─── Source passage ───

Straumann Group is a Swiss company based in Basel (Switzerland) manufacturing dental implants and specialized in related technologies. The group researches, develops, manufactures and supplies dental implants, instruments, biomaterials, CADCAM prosthetics, digital equipment, software, and clear aligners for applications in replacement, restorative, orthodontic and preventative dentistry.

The Straumann Group also offers services to the dental profession worldwide, including training and education, which is provided in collaboration with the International Team for Implantology (ITI) and the Instituto Latino Americano de Pesquisa e Ensino Odontológico (ILAPEO). Its products and services are available in more than 100 countries through a broad network of distribution subsidiaries and partners.

Business areas 

Straumann is active in the business of replacement and restoration of teeth, and prevention of tooth loss. Collaborating with clinics, research institutes and universities since the beginning of the company’s existence, it develops implants, instruments, computer-aided design/manufacturing (CAD/CAM) prosthetics, 3D printing and tissue regeneration products. Straumann also sees advantages in orthodontics, as 30-40% of implant patients need to get their teeth realigned before implant treatment. The company provides training and education for the dental profession around the globe in cooperation with the International Team for Implantology.

History 

The history of the Straumann Group has three distinct eras and spans more than half a century. It began in the village of Waldenburg, Switzerland in 1954 with the foundation of a research institute bearing the name of its founder, Dr Ing. Reinhard Straumann.

1954–1970: Between Watchmaking and Medtech 

Between 1954 and 1970, the company specialized in alloys used in timing instruments and in materials testing. Among Straumann's renowned inventions in this period were special alloys that are still used in watch springs today. A breakthrough in the use of non-corroding alloys for treating bone fractures prompted Dr Fritz Straumann to enter the fields of orthopedics and dental implantology, which began the second phase of the company's history.

─── Records shown ───

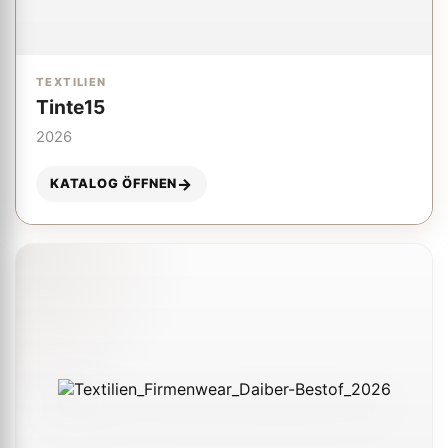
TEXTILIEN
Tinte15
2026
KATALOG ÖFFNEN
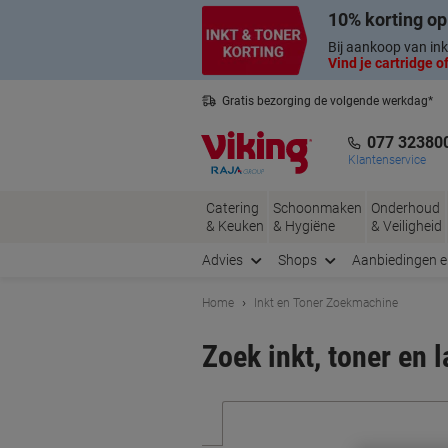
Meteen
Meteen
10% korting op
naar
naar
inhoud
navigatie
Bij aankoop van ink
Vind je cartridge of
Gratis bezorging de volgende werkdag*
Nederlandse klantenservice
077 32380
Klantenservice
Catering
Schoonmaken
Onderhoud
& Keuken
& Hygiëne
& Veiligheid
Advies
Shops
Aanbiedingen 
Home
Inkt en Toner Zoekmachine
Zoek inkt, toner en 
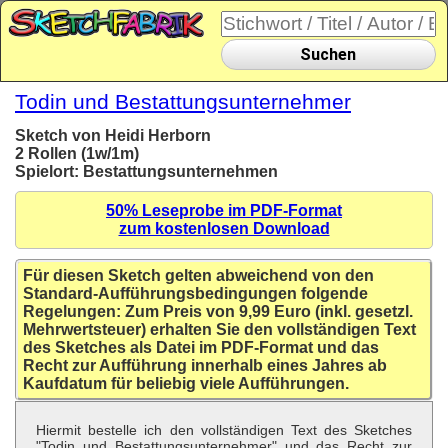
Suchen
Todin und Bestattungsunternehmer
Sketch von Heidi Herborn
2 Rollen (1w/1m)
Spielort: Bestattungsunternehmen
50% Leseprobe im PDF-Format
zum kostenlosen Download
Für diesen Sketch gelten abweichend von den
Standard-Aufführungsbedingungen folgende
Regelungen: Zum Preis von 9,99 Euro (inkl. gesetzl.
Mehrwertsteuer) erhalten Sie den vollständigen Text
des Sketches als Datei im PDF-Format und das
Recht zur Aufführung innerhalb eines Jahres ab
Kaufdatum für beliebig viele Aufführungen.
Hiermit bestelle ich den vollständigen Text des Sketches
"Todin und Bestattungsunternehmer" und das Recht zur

───

◆ What to work on
[1] From the Straumann Group text, extract the passage word for word, beginning at "1954–1970: Between Watchmaking" and ending after "the company's history.".
[2] According to the Straumann Group text, why does the company see advantages in orthodontics? Answer in one to three sentences.
[3] Proceed with the Straumann Group text from the point where it ends.

◆ Expected responses
[1]
1954–1970: Between Watchmaking and Medtech 

Between 1954 and 1970, the company specialized in alloys used in timing instruments and in materials testing. Among Straumann's renowned inventions in this period were special alloys that are still used in watch springs today. A breakthrough in the use of non-corroding alloys for treating bone fractures prompted Dr Fritz Straumann to enter the fields of orthopedics and dental implantology, which began the second phase of the company's history.

[2] Straumann sees advantages in orthodontics because 30-40% of implant patients need their teeth realigned before implant treatment.

[3]
1954
In the small town of Waldenburg, at the foot of the Swiss Jura, Reinhard Straumann founds the "Dr Ing. R. Straumann Research Institute AG".

1960
The Swiss Association for the Study of Internal Fixation (AO/ASIF) is looking for a company that is capable of providing materials for internal fixation implants – Dr H.C. Fritz Straumann, son of the company's founder, gets in touch.

1970–1998: Establishment in Medtech and MBO of Stratec 

Between 1970 and 1990, Straumann became a leading manufacturer of osteosynthesis implants. A management buy-out of the osteosynthesis division in 1990 led to the creation of Stratec (subsequently Synthes) as a separate company. Thomas Straumann, grandson of the founder, headed the remaining part of the firm, which employed just 25 people focused exclusively on dental implants. 1990 thus marked the beginning of the Straumann Group as it is known today.

1980 Straumann established a partnership with the International Team for Implantology. The 1980s also marked the company's geographic expansion, with subsidiaries in Germany (1980) and the US (1989). 

 1974
The first dental implants are developed at the Institut Straumann and undergo successful clinical testing at the University of Berne.

1980
Under the aegis of Dr Fritz Straumann, Waldenburg, and Prof Schroeder, University of Berne, the International Team for Implantology, the ITI, is founded.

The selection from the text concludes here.